How to complete this task — Which of the lines below mention the word "oder"? Pull each one out.

:: Extracted material ::

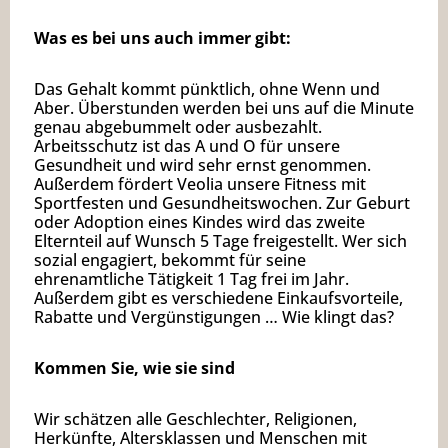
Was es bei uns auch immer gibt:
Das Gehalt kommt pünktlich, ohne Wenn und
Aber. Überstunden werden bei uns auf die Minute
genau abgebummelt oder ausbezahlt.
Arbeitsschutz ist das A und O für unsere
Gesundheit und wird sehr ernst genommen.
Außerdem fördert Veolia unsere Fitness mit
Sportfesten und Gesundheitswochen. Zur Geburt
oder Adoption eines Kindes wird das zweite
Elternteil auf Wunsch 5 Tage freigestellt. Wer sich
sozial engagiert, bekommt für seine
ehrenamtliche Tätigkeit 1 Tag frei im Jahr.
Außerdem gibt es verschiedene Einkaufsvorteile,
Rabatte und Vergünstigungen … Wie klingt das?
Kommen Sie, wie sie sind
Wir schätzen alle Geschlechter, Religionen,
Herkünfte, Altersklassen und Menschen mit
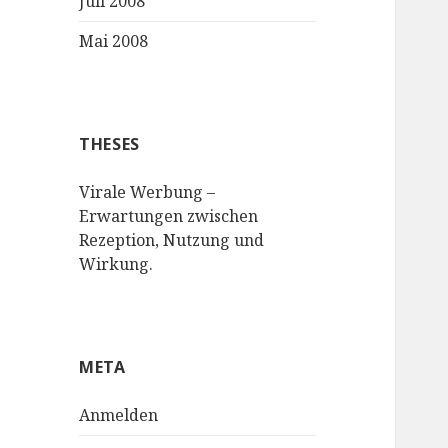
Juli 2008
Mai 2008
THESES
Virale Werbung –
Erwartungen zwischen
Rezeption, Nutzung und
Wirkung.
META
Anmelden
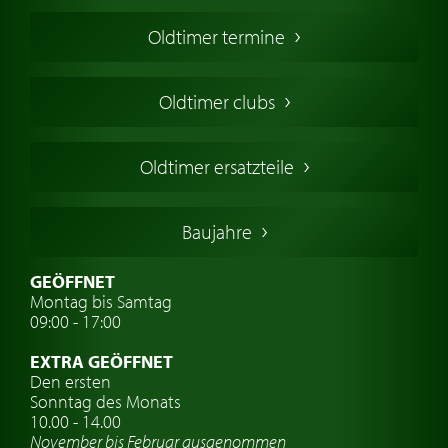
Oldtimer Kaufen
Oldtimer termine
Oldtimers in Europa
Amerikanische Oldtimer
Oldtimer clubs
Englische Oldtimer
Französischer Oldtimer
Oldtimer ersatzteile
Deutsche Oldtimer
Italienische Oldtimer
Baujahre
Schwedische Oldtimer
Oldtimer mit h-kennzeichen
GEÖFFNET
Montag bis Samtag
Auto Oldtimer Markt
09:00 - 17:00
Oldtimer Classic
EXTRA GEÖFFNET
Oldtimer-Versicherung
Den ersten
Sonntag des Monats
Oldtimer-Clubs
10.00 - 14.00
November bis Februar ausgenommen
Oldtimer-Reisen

:::

Your response —
genau abgebummelt oder ausbezahlt.
oder Adoption eines Kindes wird das zweite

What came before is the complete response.